Well, what happens next in the story is unexpected.  The father has been watching and waiting and waiting and watching for his son.  When the father sees him at a distance, instead of remaining aloof for a few days and then demanding his son come and beg for a forgiveness the father may or may not grant, the old man takes off running across the fields to embrace his son who had wished him dead and then wasted everything.  Surprisingly, the father has no interest in the son’s little, contrived prayer of repentance nor with what the son has done with his inheritance. He's just so happy his lost son has come home and very graciously restores him to the family with a robe, a ring, and a feast.

I have heard too many sermons from this parable based on how we are supposed to be like this prodigal son and come to our senses and come home when the parable really is about the love of the father.  The love of the Father is so great that he sees past the wasted life of the prodigal and even the hypocrisy of the brother who stayed around. They are still one family whom he loves very much.  Too many sermons I have heard telling us to get right with God and come home so that we can enjoy his love when the fact of the matter is that our Father never stops loving us and there is nothing we can do to earn that love.  We can blow it, totally blow it, but even that doesn’t change God's love for us.  

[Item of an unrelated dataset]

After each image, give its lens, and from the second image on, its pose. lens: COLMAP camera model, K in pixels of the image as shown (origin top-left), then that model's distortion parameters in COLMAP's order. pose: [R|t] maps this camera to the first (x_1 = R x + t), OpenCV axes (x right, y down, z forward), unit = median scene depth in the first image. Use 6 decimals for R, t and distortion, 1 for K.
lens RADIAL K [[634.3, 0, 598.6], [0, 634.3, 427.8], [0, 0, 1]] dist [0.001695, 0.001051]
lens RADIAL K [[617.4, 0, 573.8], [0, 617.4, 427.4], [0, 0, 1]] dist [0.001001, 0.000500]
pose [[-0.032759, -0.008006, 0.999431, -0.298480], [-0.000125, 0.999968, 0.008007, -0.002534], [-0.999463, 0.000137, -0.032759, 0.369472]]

The immeasurable love of the Father and our inclusion in it by his grace is what the Christian faith is about.  No decision or repenting on our part could ever make us right with God. We are already right with God through Christ Jesus. We just have to show up for the inheritance.  Too much of Christianity says you are not a Christian unless you've had a conversion experience meaning you've come to your senses about the cruddy life you've been living and are now going to live so God can use you.  That's not a conversion experience.  Deciding to get it right with Jesus by cleaning up your act so you can go to heaven is not conversion.  Please note that the Prodigal Son does not go home because he's realized his father's love for him.  He goes home because he knows it's a guaranteed decent meal. He's not converted.  He’s just using his father to get by.  Conversion happens when we’re slapped in the face with the faithfulness and love of our Father.

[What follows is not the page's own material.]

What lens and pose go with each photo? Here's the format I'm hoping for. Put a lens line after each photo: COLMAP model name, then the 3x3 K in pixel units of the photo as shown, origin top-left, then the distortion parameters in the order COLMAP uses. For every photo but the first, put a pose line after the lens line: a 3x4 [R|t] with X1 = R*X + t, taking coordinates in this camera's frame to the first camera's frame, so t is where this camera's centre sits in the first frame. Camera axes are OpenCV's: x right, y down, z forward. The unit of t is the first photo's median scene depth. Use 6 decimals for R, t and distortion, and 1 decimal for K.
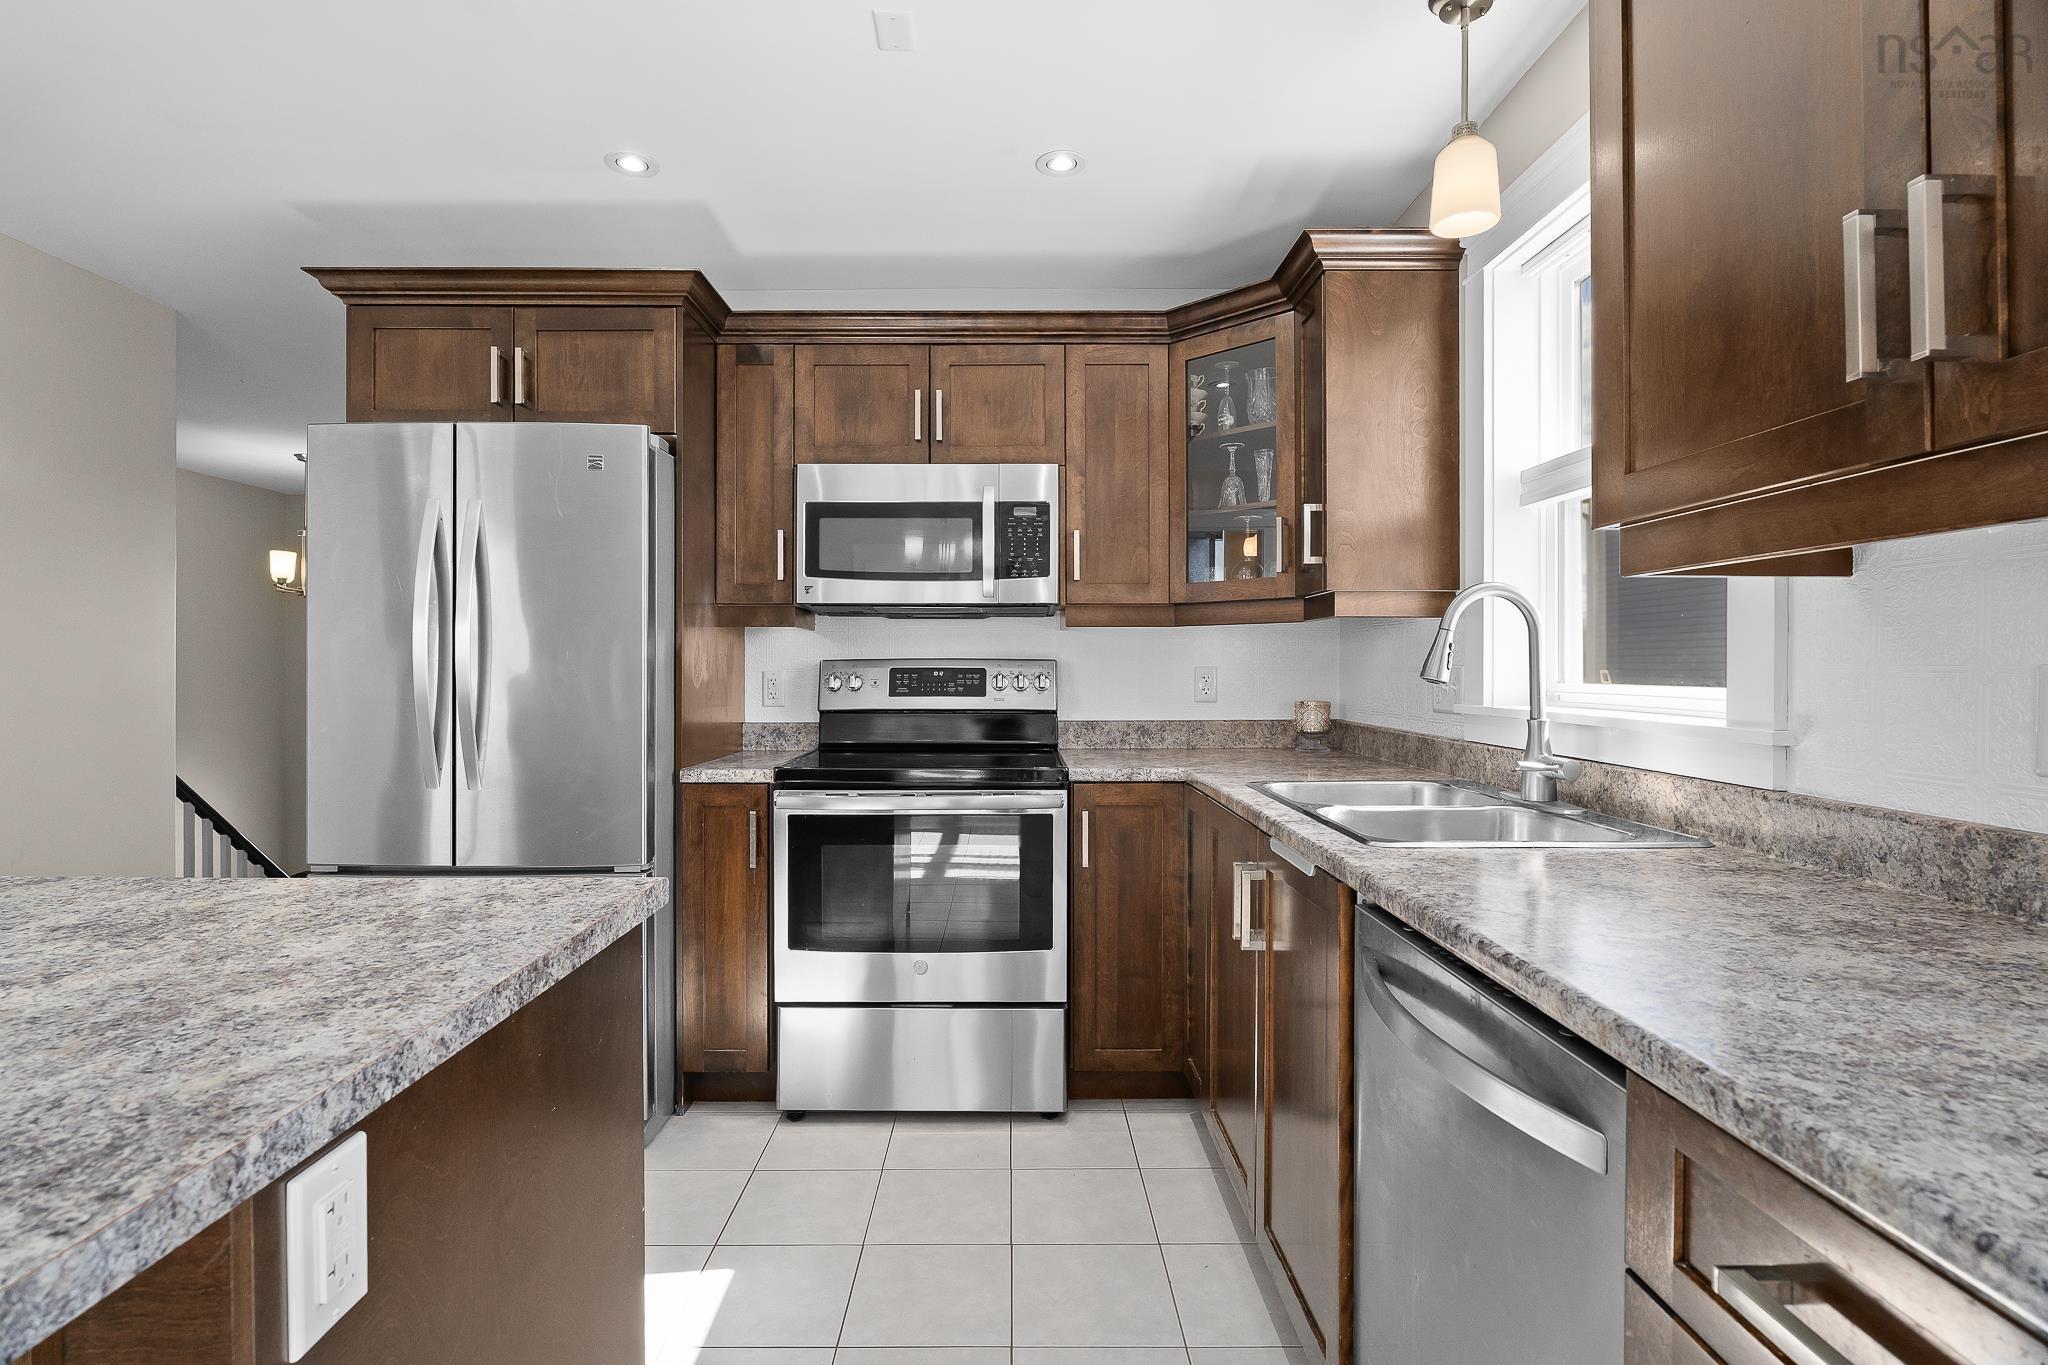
lens RADIAL K [[977.5, 0, 1012.4], [0, 977.5, 668.0], [0, 0, 1]] dist [-0.003368, -0.000204]
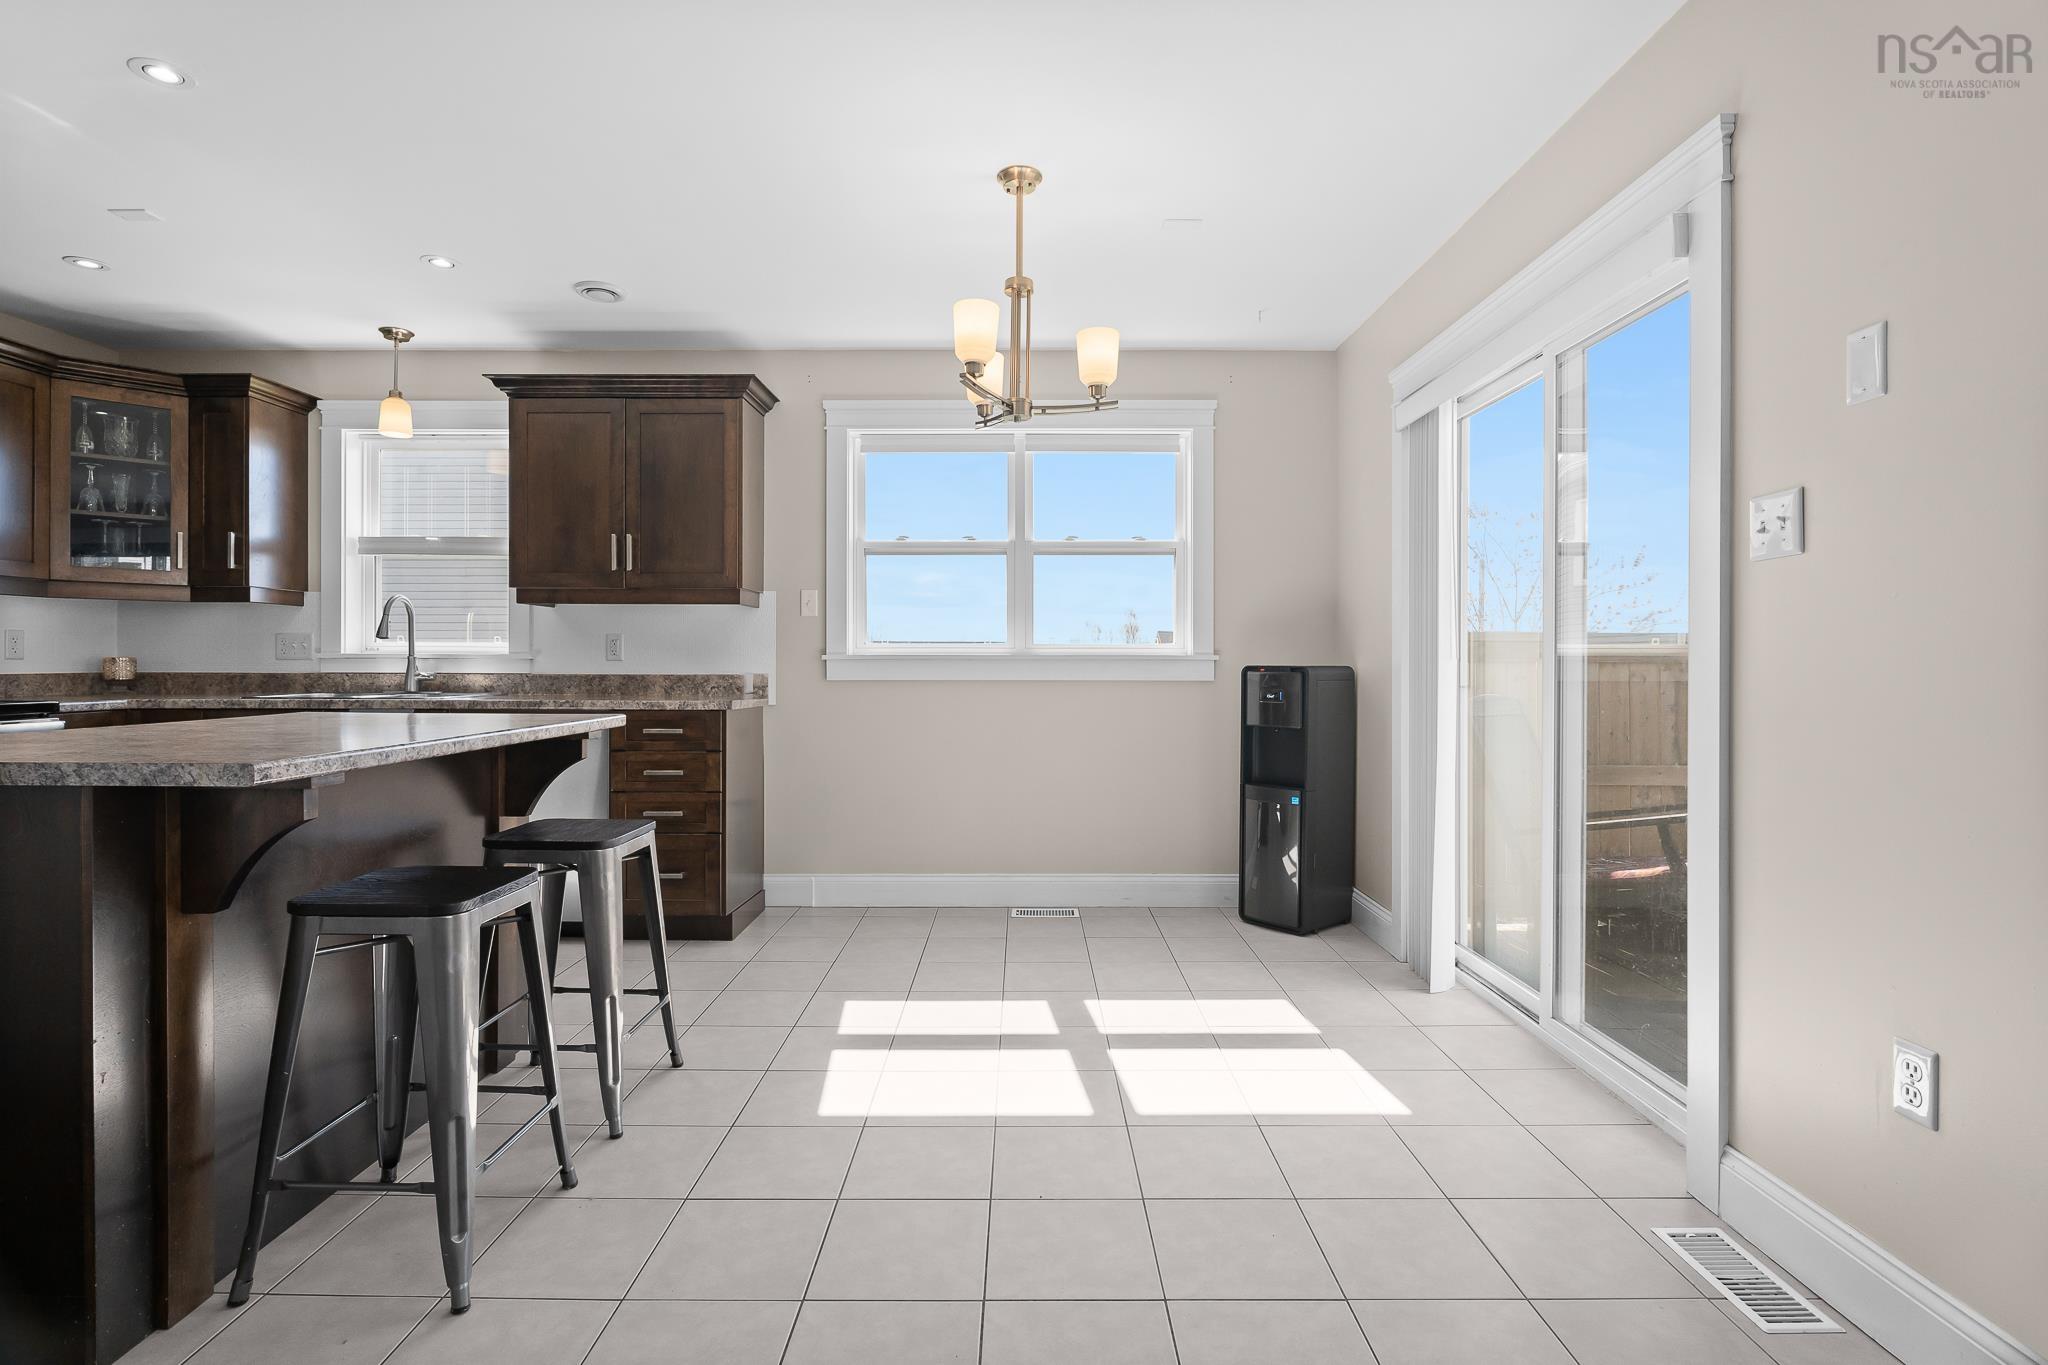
lens RADIAL K [[966.7, 0, 1021.7], [0, 966.7, 667.8], [0, 0, 1]] dist [-0.010071, -0.000994]
pose [[0.004368, -0.006309, 0.999971, -1.154471], [-0.001747, 0.999979, 0.006317, 0.042365], [-0.999989, -0.001775, 0.004357, -0.298675]]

I'll get off that, and close with a thought about calling God Father. I am aware that in our day many have great difficulty associating God with the concept of a father. There have been too many fathers who have failed and failed miserably and even maliciously at being a father. They have been so hurtful that many people are not able to associate the word father with any concept of love. On top of that, it's not a very inclusive term. There are many who think calling God Father only reinforces patriarchal systems that have plagued humanity from the beginning of time with the abuse of women. 

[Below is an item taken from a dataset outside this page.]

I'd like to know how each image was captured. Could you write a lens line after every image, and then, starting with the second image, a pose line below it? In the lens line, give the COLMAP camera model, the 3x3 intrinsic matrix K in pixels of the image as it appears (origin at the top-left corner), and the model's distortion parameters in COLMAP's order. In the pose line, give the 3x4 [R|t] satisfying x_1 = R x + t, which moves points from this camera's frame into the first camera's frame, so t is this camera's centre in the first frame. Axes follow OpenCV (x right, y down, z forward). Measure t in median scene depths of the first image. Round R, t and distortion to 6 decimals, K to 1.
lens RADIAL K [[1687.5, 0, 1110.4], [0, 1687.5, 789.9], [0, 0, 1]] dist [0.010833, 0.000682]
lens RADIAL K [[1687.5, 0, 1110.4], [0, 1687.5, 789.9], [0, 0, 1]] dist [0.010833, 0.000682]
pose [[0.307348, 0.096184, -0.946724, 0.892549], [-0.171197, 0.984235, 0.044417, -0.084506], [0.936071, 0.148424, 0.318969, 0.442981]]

We do not confess God as Father to reinforce misogyny nor in ignorance of the pain that so many have suffered at the hands of their father or because of the absence of a father.  We confess God as Father because Jesus did and Jesus did so to describe a particular kind of relationship he had with his God whom he called Father, a relationship which he brings us into and by which we are healed. I am not a Fundamentalist for calling God Father. Personally, I have come a long way around on this myself.  Years ago, I would have whole-heartedly suggested we find another name for God.  But I have discovered that if we change the names, it changes the nature of the relationship God has brought us into with himself.  God has included us in the loving Communion of God’s self, the loving family-like communion of Father Son and Holy Spirit of which our Fathers sits at the head of the table with a look of love in his eyes that we will never comprehend other than to know that knowing it changes everything. Amen.